Our goal was to try to relieve the extremely high reservoir pressure that caused the blow-out by producing it at these high rates. Again, our Wyoming team was able to harness the 1-29 while maintaining that staggering flow rate, producing 7 BCF of gas reserves in a little less than six-and-a-half months with virtually no decline. Because of the precarious condition of the well, we were monitoring the well around the clock. It was a little like having Frankenstein strapped to the table, and we all know how well those straps ended up working out.
At about two in the morning on Aug. 13, 1998, our pumper on location felt and heard the ground rumbling and shaking, so he wisely ran like hell away from the well.

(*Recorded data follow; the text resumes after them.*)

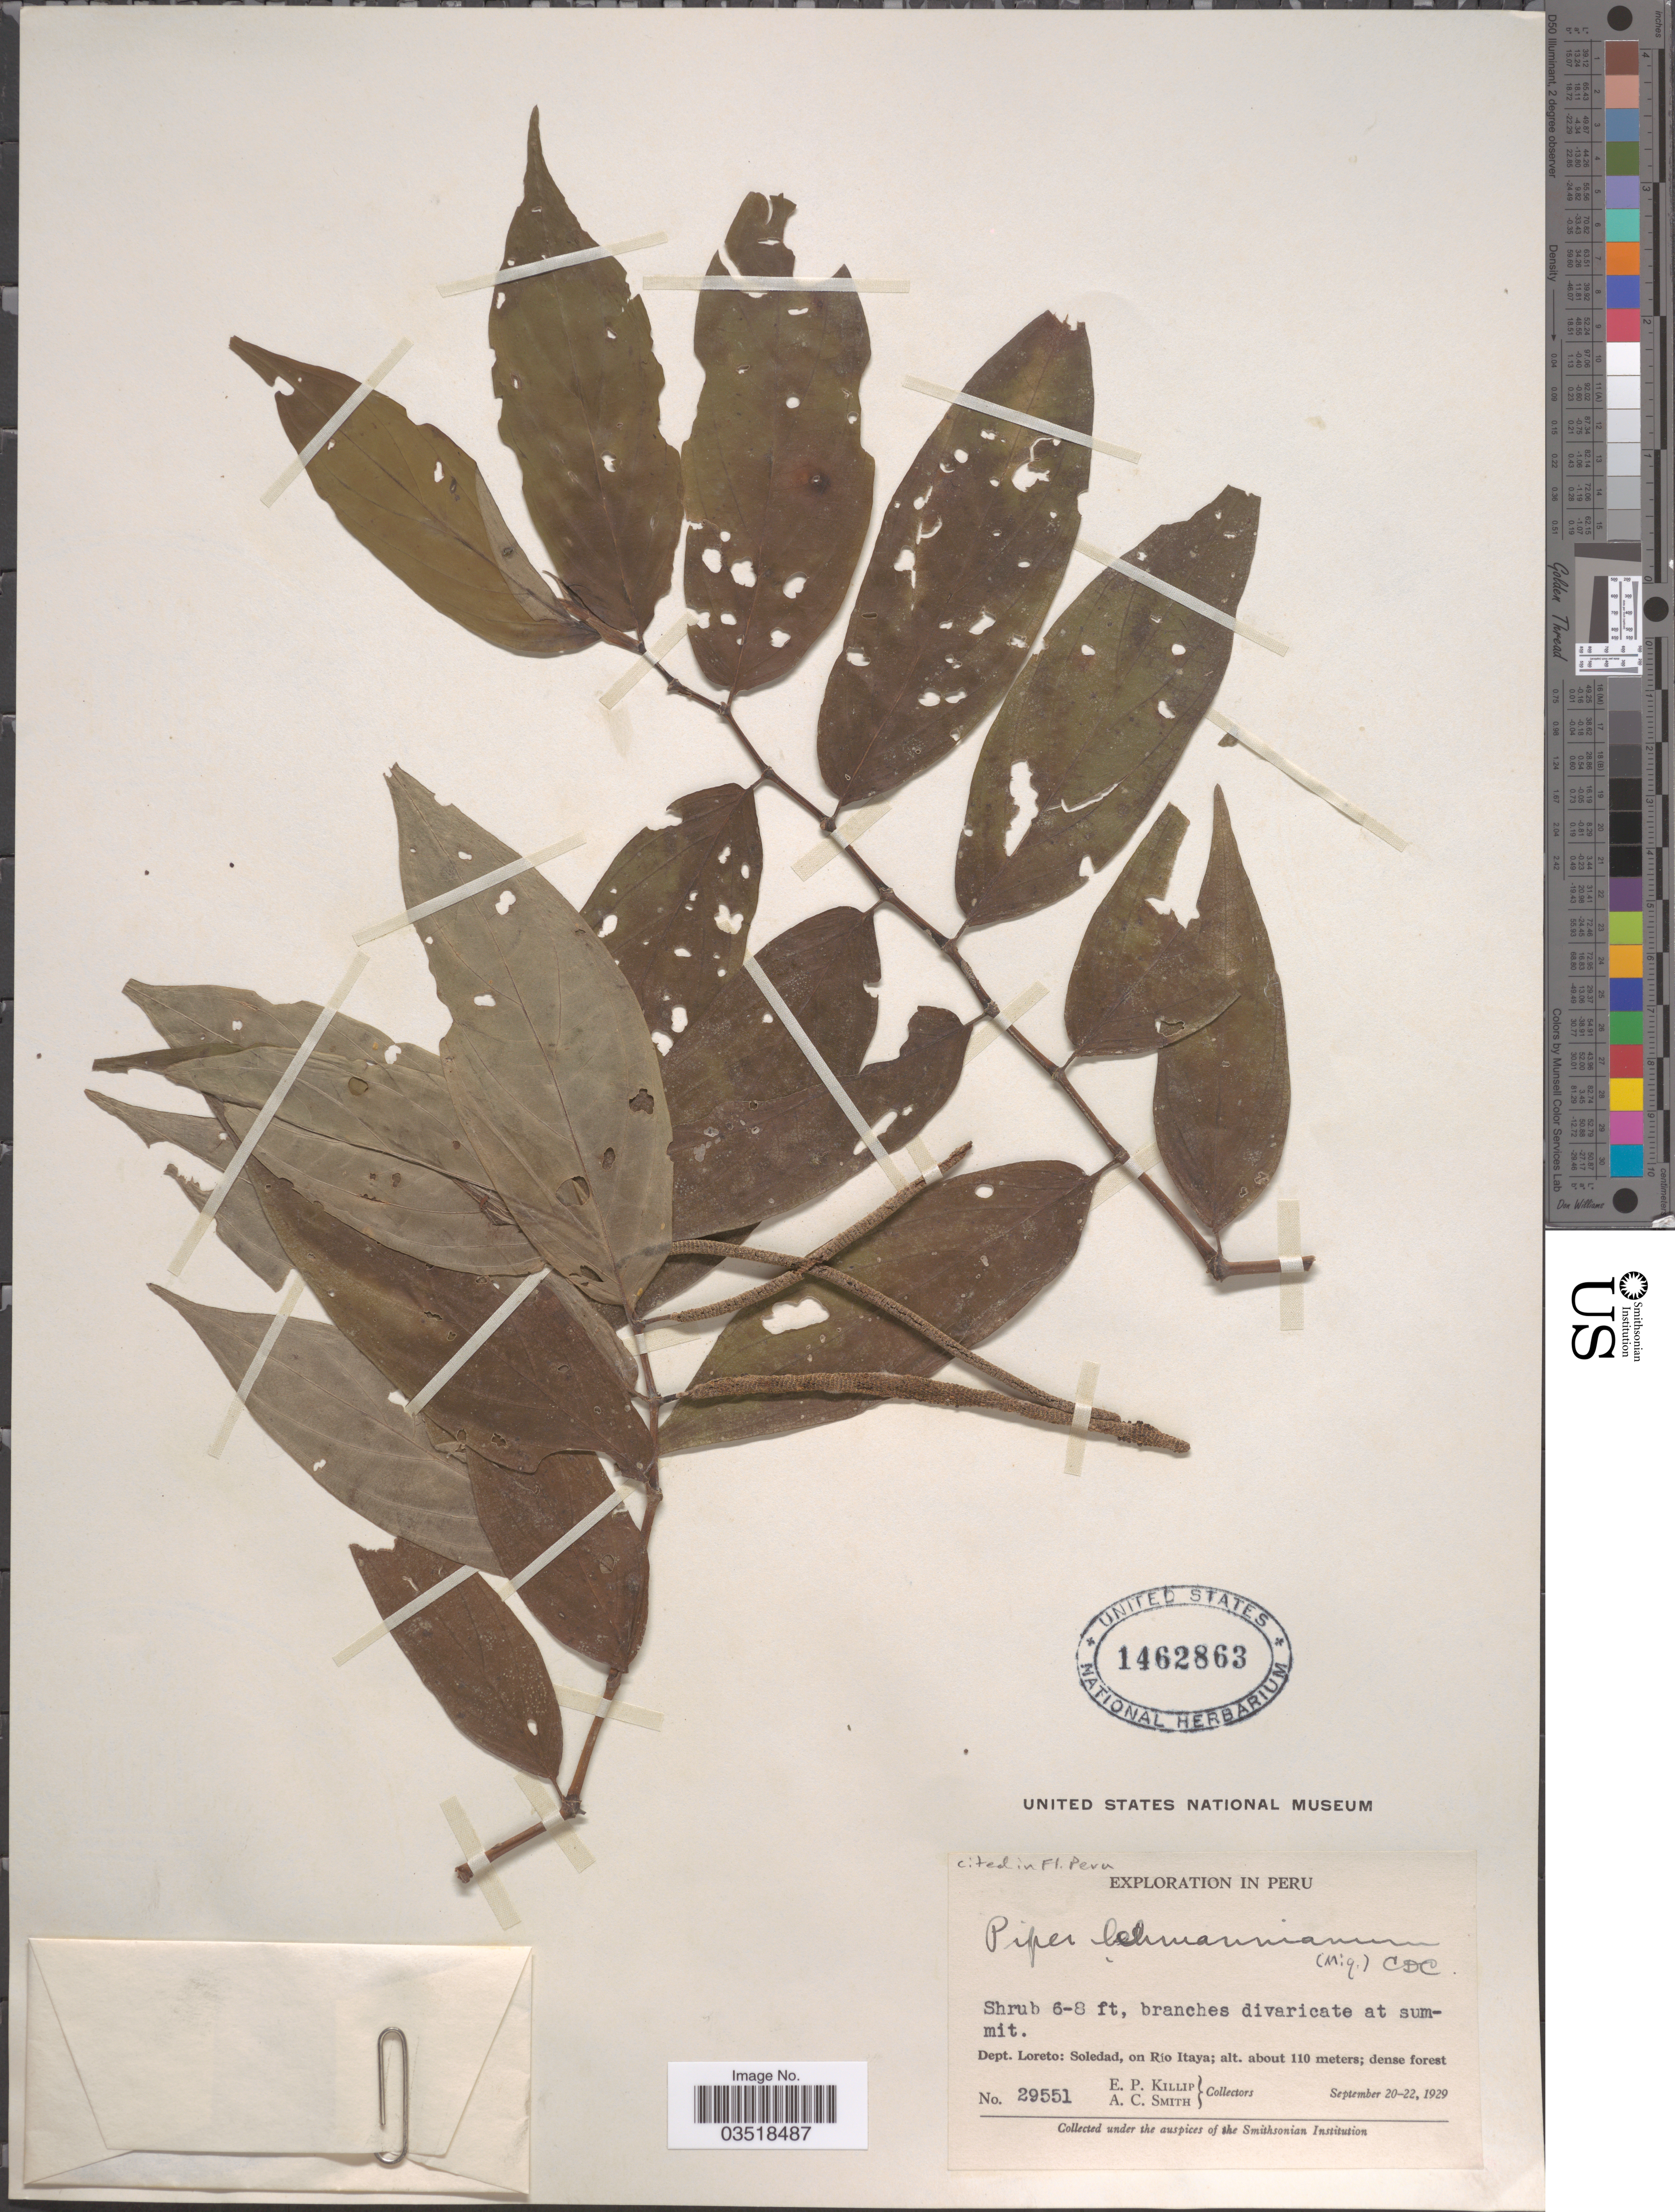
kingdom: Plantae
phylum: Tracheophyta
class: Magnoliopsida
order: Piperales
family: Piperaceae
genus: Piper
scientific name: Piper lehmannianum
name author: C. DC.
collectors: E. P. Killip & A. C. Smith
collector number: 29551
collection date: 1929-09-20/1929-09-22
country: Peru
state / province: Loreto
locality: Dept. Loreto: Soledad, on Río Itaya.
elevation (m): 110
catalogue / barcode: US 1462863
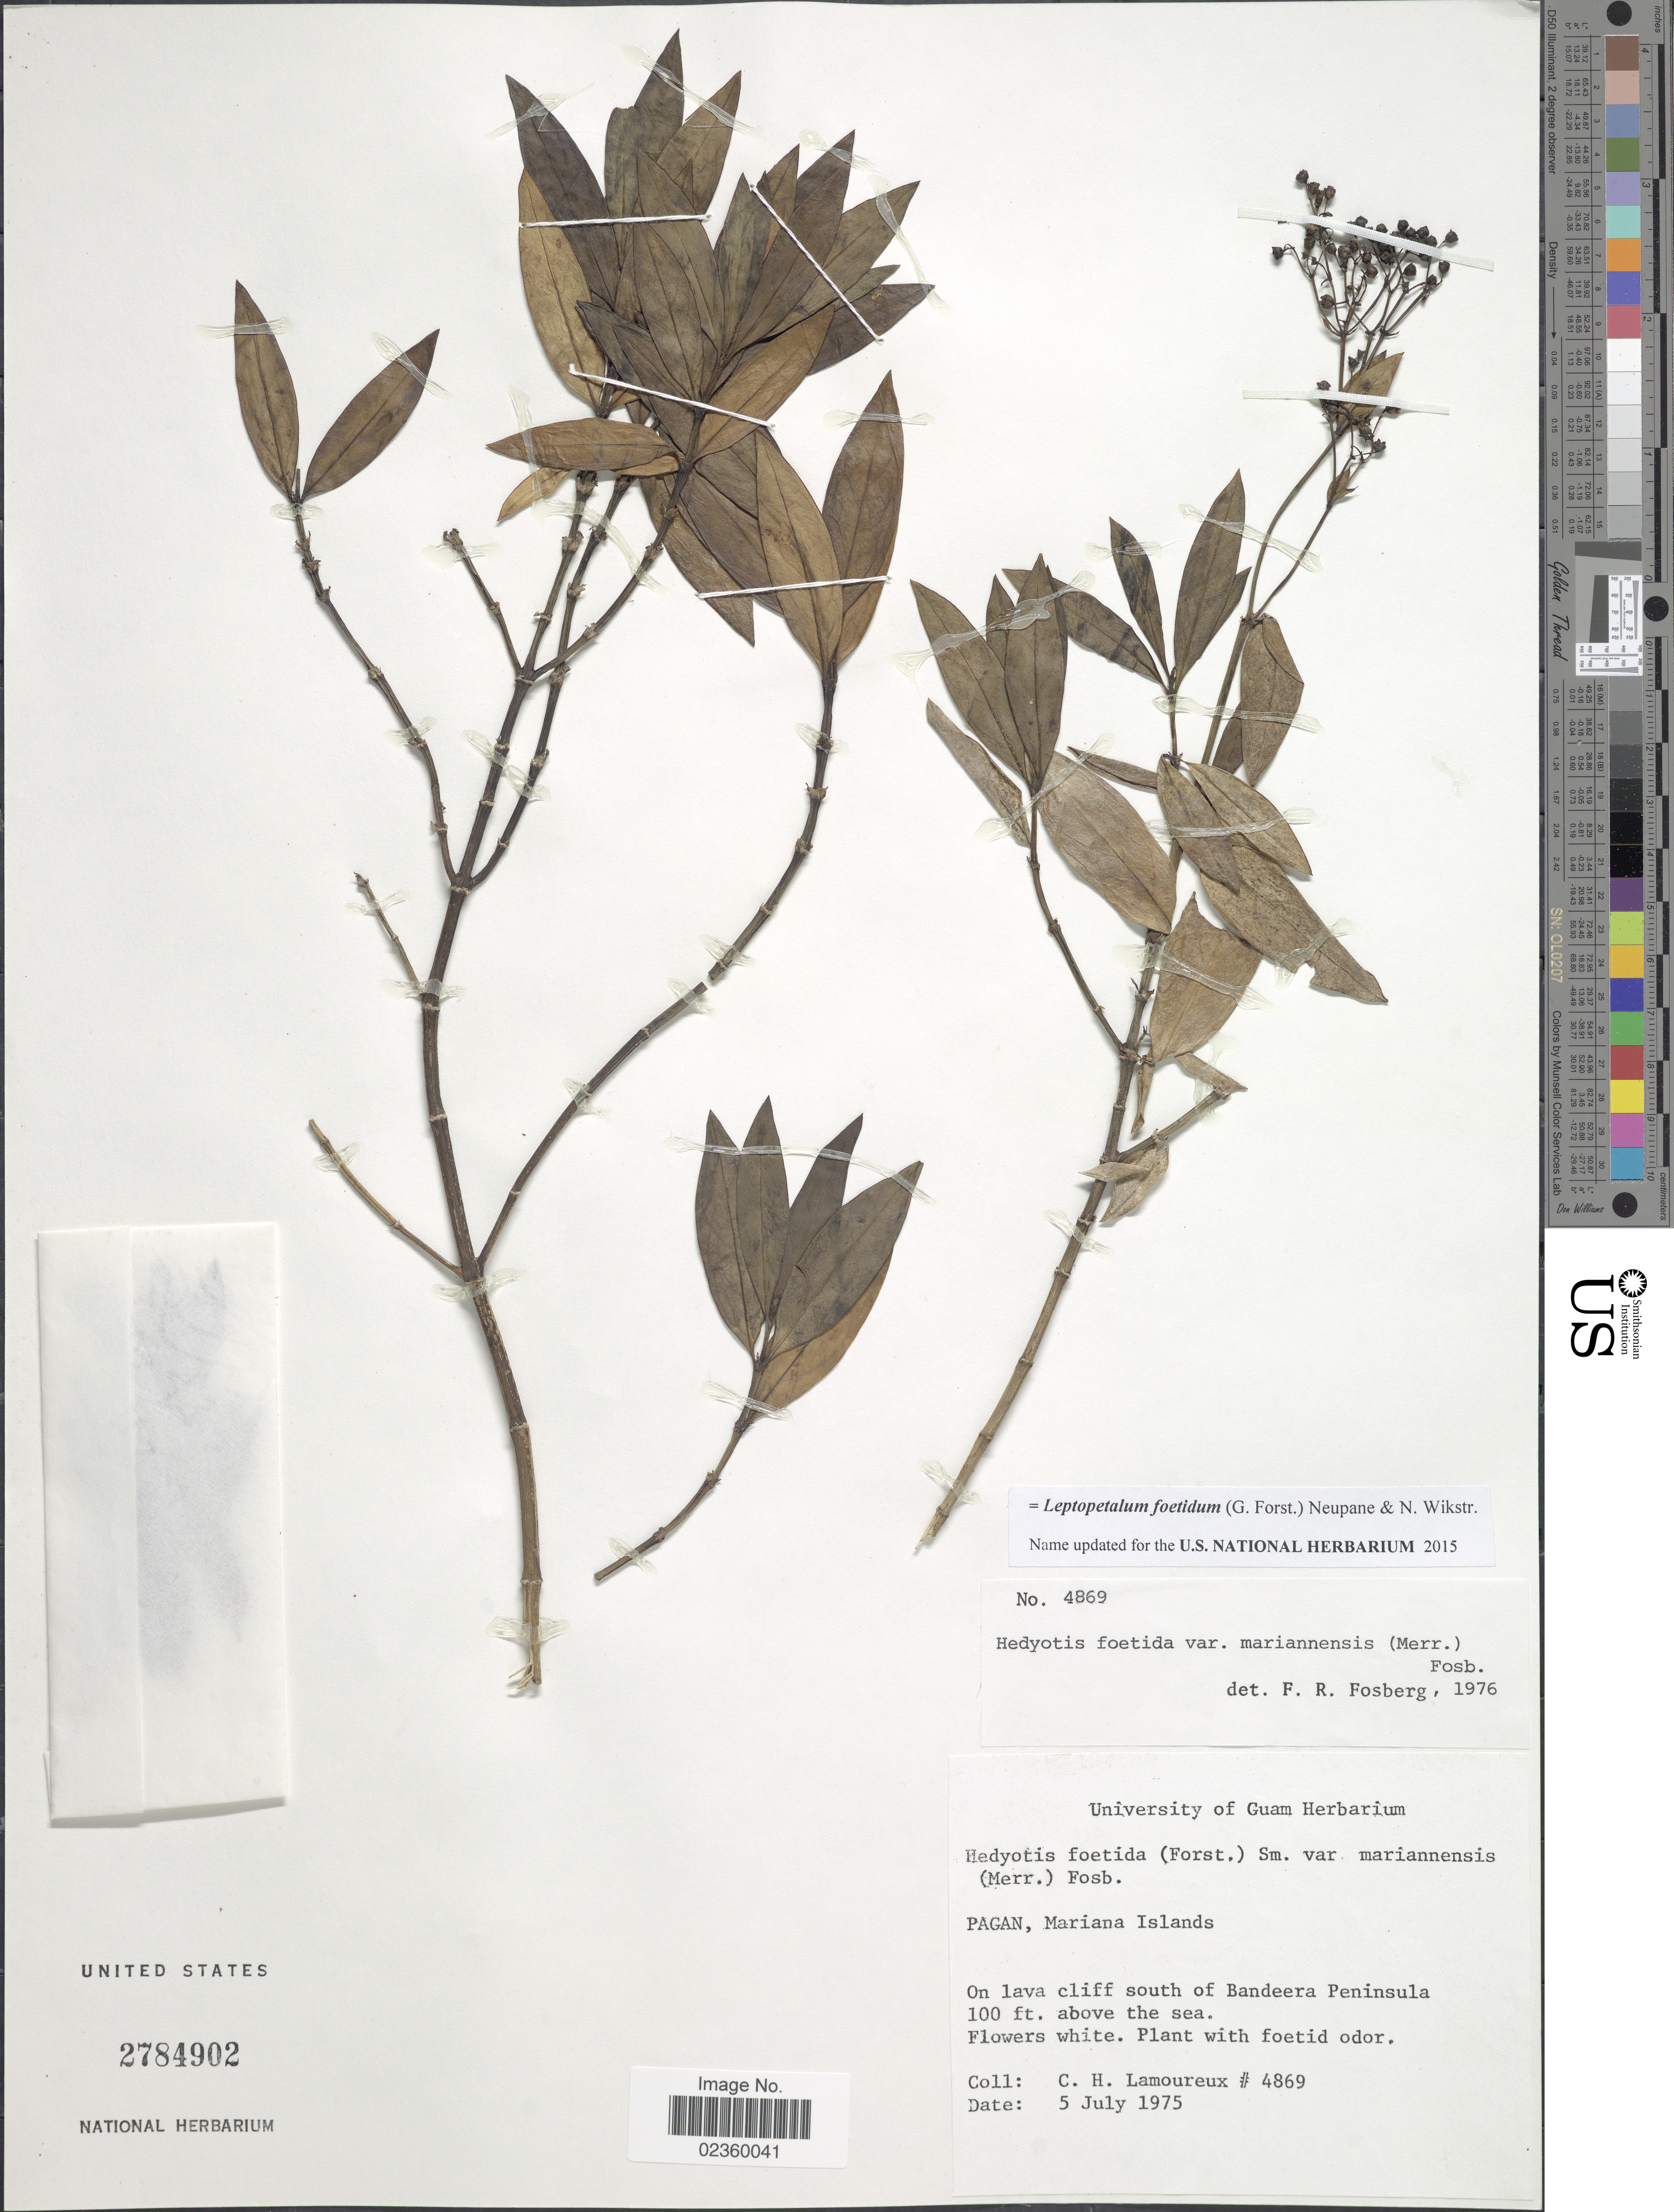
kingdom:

The ground erupted, natural gas spewing out of the ground with so much pressure it was blowing several moon-like craters out of the ground around the well.
Ironically, the 1-29 was located near a town named Hell’s Half Acre. It was aptly named and probably should have been renamed Hell’s Acre (or even Acres!) by the time the 1-29 ran its course.
What had set the pumper running was that the liner in the well had failed, after which the well flowed uncontrolled for nearly five months. Some flow estimates ran as high as 100 million cubic feet of gas a day, but there was really no way to accurately gauge it. The torrent of gas created a growing hazard in which any spark could set off a huge fire and explosion, and an active railroad line a few hundred yards away heightened safety concerns.
Plugging the Blowout
After consulting with our team, the rig’s owners and the insurance company, we concluded that the safest course of action was to set fire to the well. We also brought in the well control company Boots and Coots from Houston, who were experts at killing blowouts. Over the months that followed, our drilling engineers and geologists developed and executed a remarkable feat. Their plan was to redirect a currently drilling deep development well a quarter mile away to intersect the 1-29’s 9 and 7/8-inch wellbore at a depth of 19,000 feet. Talk about threading the needle! They intersected the drill pipe with exacting precision, pumped in heavy mud and placed a cement plug, killing the 1-29 blowout.
With virtually no room for mistakes, they performed as utter professionals under extreme conditions. Their performance was recognized by everyone from the Wyoming Oil and Gas Commission to the BLM, the two lead agencies monitoring the efforts of our people and our insurance consortium led by Lloyd’s of London.
The cement plug was set in place and the well brought under control on Jan. 9, 1999, my 70th birthday. It was just what I wanted for a good birthday present, and I remember thinking to myself when blowing the candles out on my birthday cake, “I wish it would have been that easy with the 1-29 (although blowing out 70 candles at my age wasn’t without some effort!).”
As for the good and bad of it – the good news is that no one got hurt during those 149 days of the blowout and our insurance paid $25 million for the loss of the rig and re-drilling a new well. The bad news is that we lost 45 million cubic feet of daily production which, over the course of the well flowing uncontrolled, was an estimated loss of 15-20 BCFE of gross proven natural gas reserves. At the price of gas at the time, that was about $30-45 million worth of gas gone up in smoke – about enough to make a grown man cry.
It was hard to cry, though, when we looked at what we accomplished with the subsequent discovery and development of several hundred billion cubic feet of commercial natural gas reserves from the Cave Gulch field over the years. Cave Gulch was another company-maker.